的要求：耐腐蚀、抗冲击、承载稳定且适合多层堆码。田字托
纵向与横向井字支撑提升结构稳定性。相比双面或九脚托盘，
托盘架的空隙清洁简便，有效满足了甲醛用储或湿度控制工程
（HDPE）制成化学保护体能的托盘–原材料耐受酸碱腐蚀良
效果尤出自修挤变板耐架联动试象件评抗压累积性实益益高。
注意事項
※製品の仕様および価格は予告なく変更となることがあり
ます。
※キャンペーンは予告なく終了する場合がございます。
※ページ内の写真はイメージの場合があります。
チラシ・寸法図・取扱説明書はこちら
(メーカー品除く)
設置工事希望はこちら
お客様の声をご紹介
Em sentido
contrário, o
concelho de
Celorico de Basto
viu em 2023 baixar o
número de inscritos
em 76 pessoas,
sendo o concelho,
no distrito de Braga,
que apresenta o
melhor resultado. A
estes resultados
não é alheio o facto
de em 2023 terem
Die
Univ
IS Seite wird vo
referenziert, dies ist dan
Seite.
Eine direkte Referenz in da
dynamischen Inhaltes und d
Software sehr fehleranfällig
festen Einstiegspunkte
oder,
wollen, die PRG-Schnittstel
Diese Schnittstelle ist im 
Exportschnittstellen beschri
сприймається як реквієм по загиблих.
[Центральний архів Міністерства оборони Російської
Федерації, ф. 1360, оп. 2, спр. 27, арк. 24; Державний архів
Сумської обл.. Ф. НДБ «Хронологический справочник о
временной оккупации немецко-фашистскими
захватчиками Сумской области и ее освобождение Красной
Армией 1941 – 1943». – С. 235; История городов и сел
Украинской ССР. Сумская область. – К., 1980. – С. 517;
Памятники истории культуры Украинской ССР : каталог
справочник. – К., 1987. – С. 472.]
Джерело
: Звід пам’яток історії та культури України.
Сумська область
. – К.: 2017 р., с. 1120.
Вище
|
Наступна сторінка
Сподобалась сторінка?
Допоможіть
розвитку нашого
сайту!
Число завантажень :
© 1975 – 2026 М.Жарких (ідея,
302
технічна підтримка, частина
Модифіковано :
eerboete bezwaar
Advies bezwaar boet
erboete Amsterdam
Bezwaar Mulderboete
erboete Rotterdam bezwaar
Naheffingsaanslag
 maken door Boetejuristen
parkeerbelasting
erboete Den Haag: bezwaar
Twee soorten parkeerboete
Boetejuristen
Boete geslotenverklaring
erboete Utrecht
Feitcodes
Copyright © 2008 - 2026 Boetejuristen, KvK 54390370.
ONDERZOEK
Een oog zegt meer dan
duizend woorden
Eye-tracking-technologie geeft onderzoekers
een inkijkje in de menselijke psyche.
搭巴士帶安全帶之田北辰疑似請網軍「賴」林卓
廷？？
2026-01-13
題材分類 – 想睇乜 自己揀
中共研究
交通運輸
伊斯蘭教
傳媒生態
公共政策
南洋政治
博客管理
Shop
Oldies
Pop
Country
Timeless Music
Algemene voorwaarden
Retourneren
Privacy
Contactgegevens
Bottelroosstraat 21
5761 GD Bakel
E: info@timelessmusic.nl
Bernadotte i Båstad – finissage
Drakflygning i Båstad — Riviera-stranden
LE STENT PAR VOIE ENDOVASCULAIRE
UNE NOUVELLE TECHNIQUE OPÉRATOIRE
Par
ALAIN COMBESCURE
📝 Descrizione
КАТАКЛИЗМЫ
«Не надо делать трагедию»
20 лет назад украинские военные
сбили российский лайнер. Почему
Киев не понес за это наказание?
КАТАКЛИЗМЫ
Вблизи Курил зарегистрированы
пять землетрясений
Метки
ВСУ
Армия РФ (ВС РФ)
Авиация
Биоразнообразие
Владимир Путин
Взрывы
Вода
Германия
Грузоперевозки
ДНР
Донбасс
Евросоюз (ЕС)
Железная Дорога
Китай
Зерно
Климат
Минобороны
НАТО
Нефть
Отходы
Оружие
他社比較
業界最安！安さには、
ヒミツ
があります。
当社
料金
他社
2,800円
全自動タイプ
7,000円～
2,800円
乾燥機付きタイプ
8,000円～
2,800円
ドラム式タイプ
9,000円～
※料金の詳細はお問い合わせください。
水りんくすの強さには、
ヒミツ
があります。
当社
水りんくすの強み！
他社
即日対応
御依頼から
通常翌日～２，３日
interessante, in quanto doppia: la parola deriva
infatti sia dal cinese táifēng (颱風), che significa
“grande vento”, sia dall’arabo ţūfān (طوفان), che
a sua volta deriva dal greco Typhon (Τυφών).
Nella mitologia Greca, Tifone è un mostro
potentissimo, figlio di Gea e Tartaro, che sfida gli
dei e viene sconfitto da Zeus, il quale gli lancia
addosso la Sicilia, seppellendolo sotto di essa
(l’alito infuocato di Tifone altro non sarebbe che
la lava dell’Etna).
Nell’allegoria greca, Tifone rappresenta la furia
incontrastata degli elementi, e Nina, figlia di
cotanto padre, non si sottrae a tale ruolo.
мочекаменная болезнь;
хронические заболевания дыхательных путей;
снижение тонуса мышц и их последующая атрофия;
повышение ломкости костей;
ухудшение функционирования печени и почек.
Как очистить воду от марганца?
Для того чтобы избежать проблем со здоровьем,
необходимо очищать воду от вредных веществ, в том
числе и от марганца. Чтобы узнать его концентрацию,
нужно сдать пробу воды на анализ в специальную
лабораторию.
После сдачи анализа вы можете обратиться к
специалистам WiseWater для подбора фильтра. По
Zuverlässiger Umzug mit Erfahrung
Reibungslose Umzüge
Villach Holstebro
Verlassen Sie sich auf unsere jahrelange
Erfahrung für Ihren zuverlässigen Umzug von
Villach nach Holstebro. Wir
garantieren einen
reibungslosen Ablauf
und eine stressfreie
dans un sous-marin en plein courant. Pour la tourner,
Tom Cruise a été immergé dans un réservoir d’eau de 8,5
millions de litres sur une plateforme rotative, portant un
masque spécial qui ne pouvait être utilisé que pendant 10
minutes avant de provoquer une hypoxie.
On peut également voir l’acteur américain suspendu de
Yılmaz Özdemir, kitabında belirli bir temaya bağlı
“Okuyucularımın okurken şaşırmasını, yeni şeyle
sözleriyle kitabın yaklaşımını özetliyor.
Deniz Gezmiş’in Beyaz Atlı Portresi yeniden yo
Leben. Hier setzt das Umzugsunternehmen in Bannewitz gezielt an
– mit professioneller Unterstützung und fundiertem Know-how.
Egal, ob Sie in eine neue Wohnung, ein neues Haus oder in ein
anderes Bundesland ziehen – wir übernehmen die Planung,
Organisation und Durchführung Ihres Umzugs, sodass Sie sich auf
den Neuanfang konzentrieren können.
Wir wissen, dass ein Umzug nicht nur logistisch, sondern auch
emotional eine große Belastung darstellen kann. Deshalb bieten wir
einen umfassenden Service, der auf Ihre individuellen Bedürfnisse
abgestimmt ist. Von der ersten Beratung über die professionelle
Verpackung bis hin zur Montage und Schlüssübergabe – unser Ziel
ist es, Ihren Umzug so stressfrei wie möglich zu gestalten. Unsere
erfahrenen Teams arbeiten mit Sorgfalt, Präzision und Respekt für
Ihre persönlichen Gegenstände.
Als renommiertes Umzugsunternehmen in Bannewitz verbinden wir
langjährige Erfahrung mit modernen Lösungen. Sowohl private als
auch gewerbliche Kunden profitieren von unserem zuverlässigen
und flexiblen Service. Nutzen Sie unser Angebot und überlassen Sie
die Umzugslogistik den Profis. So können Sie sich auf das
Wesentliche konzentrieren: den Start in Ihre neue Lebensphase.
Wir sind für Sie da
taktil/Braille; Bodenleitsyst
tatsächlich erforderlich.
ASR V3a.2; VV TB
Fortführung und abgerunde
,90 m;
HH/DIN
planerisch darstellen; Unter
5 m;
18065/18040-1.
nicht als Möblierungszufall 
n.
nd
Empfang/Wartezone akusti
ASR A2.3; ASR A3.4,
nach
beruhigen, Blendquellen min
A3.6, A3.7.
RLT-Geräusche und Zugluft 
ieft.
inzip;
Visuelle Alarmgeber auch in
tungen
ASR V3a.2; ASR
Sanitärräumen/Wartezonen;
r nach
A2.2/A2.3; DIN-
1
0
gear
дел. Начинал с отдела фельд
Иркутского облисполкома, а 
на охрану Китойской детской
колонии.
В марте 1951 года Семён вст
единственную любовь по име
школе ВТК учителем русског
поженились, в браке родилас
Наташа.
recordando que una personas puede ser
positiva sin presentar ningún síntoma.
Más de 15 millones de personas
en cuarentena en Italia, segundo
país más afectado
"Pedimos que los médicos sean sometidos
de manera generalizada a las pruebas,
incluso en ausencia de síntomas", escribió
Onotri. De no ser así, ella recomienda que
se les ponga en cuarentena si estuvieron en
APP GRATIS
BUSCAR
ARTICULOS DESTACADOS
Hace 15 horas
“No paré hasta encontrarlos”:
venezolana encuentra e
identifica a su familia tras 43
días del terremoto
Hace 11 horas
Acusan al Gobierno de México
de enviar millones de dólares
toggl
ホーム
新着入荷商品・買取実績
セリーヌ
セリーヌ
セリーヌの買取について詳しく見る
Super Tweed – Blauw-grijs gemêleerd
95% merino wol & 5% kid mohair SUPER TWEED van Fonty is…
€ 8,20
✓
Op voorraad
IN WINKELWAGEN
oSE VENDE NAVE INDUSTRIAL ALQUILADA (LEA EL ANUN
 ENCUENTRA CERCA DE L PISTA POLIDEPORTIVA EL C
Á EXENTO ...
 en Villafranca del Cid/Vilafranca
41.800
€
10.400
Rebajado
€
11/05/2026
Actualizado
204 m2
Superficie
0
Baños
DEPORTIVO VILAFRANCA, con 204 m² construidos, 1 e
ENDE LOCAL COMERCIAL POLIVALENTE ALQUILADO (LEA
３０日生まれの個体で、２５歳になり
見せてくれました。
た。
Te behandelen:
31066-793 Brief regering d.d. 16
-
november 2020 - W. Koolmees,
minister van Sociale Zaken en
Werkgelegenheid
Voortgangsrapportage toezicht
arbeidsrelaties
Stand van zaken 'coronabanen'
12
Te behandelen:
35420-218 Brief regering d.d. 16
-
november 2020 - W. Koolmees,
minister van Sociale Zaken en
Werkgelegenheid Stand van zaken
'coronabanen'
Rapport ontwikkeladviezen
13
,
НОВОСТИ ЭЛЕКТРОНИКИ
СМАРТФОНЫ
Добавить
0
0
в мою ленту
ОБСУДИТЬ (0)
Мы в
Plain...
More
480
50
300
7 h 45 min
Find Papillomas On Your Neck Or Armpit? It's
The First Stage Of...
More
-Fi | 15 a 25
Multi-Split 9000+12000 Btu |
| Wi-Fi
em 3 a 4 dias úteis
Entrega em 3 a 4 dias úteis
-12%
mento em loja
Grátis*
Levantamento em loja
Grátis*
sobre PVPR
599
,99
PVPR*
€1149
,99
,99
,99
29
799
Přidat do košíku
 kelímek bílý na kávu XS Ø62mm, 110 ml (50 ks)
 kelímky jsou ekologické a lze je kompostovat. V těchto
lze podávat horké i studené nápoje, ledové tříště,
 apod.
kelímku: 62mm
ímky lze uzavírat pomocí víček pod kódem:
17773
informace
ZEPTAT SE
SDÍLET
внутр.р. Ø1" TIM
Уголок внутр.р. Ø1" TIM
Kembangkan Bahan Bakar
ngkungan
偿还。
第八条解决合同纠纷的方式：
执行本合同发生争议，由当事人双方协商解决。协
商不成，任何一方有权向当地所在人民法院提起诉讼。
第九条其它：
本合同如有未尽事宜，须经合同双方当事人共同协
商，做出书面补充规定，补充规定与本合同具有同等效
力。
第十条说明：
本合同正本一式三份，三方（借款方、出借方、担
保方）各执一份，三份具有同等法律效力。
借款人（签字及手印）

|---|

### EXERCISE OBJECTIVE:
Transcribe the data line for line, starting at its first line and continuing through the line that contains "Exportschnittstellen beschri", including that line.

### SOLUTION:
的要求：耐腐蚀、抗冲击、承载稳定且适合多层堆码。田字托
纵向与横向井字支撑提升结构稳定性。相比双面或九脚托盘，
托盘架的空隙清洁简便，有效满足了甲醛用储或湿度控制工程
（HDPE）制成化学保护体能的托盘–原材料耐受酸碱腐蚀良
效果尤出自修挤变板耐架联动试象件评抗压累积性实益益高。
注意事項
※製品の仕様および価格は予告なく変更となることがあり
ます。
※キャンペーンは予告なく終了する場合がございます。
※ページ内の写真はイメージの場合があります。
チラシ・寸法図・取扱説明書はこちら
(メーカー品除く)
設置工事希望はこちら
お客様の声をご紹介
Em sentido
contrário, o
concelho de
Celorico de Basto
viu em 2023 baixar o
número de inscritos
em 76 pessoas,
sendo o concelho,
no distrito de Braga,
que apresenta o
melhor resultado. A
estes resultados
não é alheio o facto
de em 2023 terem
Die
Univ
IS Seite wird vo
referenziert, dies ist dan
Seite.
Eine direkte Referenz in da
dynamischen Inhaltes und d
Software sehr fehleranfällig
festen Einstiegspunkte
oder,
wollen, die PRG-Schnittstel
Diese Schnittstelle ist im 
Exportschnittstellen beschri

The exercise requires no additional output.